One of the benefits of virtualizing machines is the built-in resiliency of the underlying virtualization platform. In many vSphere environments consisting of multiple datacenters, this resiliency is expanded with Site Recovery Manager.
There are, however some things you’ll want to know about using Site Recovery Manager in combination with virtualized Domain Controllers. As usual, not every configuration opportunity necessarily adds resilience.
About Site Recovery Manager
VMware Site Recovery Manager (SRM) is a business continuity and disaster recovery solution that helps you to plan, test, and run the recovery of virtual machines between a protected vCenter Server site and a recovery vCenter Server site. It features automated orchestration of fail-over and fail-back of virtual machines to optimize availability.
For large environments, SRM offers policy-driven automation to protect thousands of virtual machines easily using centralized recovery plans managed from the vSphere Web Client.
VMware Site Recovery Manager (SRM) is a separately licensed and versioned VMware product, available as a Standard and Enterprise license. Both versions are fully featured, but Standard edition is limited to 75 virtual machines per site.
Before you get any fancy ideas on SRM’ing your Domain Controllers to AWS, for virtualized Domain Controllers, the VMware documentation on Site Recovery Manager and Active Directory Domain Controllers is really clear:
Active Directory provides its own replication technology and restore mode.
Do not use Site Recovery Manager to protect Active Directory domain controllers. Use the Active Directory replication technology and restore mode technologies to handle disaster recovery situations.

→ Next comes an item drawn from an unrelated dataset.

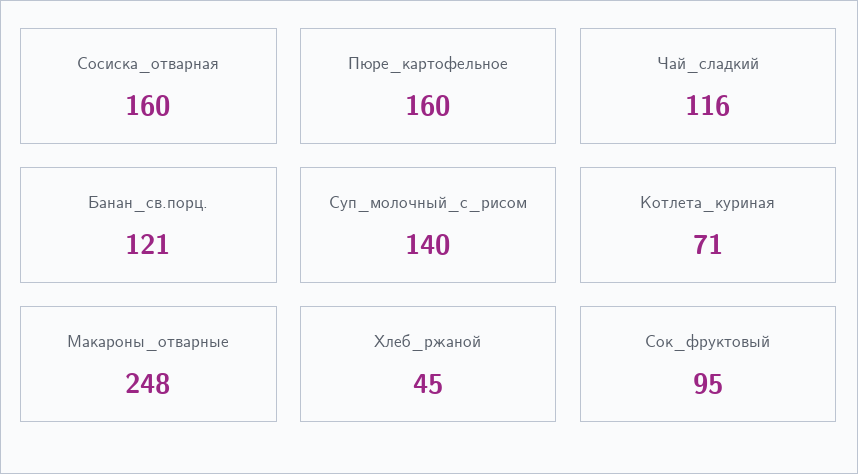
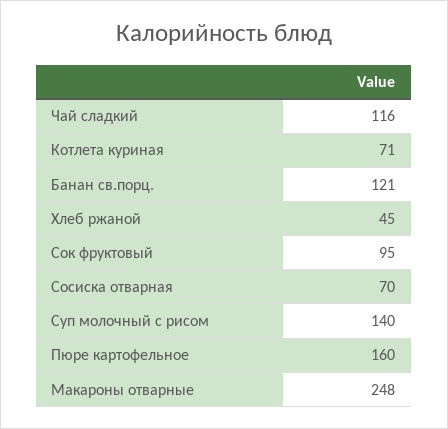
Сосиска_отварная: 160 -> 70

However, I feel there’s three viable ways to use VMware Site Recovery Manager (SRM) with virtualized Domain Controllers:
- Recovery of Operations Masters
- Using a Domain Controller from the primary site during Disaster Recovery testing
- Cloning a Recovery Site Domain Controller during Disaster Recovery testing
1. Recovery of FSMO Role Masters during Disaster Recovery
In this configuration, the recovery site contains production Domain Controllers, but the Domain Controllers holding the Flexible Single Master Operations (FSMO) roles are all located at the primary site:
The Domain Controllers holding the FSMO roles are then protected and included in the SRM recovery plan. The recovery plan is configured to recover the Domain Controller holding the RID Pool Master role first. This gives that Domain Controller sufficient time to start performing its role.
Recovery in this scenario is relatively easy, because the Domain Controller holding the RID Master role starts without problems, because it is able to talk to existing Domain Controllers at the recovery site. The Domain Controller holding the RID Pool Master role is ready to provide RID Pools for other Domain Controllers that are being recovered.
2. Using a Domain Controller from the primary site during Disaster Recovery testing
In this configuration, DC1 (located in Primary site) is protected, along with other workloads. Although there is a DC2 in the Recovery site, there is no projected protected workload in the recovery site, so we need a Domain Controller from the primary site to maintain the availability of two Domain Controllers during an outage:
One recovery plan is created to cover all protected workloads.
This is a straight-forward configuration. During test failover, DC1 will also be recovered and the other workloads can communicate with it. There is also no special configuration required for this scenario and there is no impact on Active Directory, because any changes performed on DC1 during test failover are discarded and not written to production DC1.
3. Cloning a Recovery Site Domain Controller during Disaster Recovery testing
When an organization doesn’t want to include Domain Controllers in Recovery Plans, because there is already a Domain Controller (DC2) in the recovery site, this scenario provides a good alternative for Disaster Recovery testing.
In this configuration, the Recovery Plan workflow includes a call-out to clone DC2 before proceeding with recovery of the protected workloads:
Once the clone operation is completed, the clone is connected to a special “Recovery Network” that has been previously provisioned. Recovery of the rest of the workloads in the Recovery Plan then proceeds as normal to the designated recovery network.
The recovery network where DC01 is cloned to must not be reachable by the production network to avoid pollution of the information in Active Directory by the disaster recovery test.
Above, three distinct Recovery Plans are mentioned that allow organizations to use Site Recovery Manager (SRM) with Active Directory; one scenario for a true disaster recovery failover, and two scenarios to test disaster recovery failovers.
Using these outlines for your Recovery Plans towards the virtualized Domain Controllers will greatly benefit the availability of Active Directory in Disaster Recovery scenarios.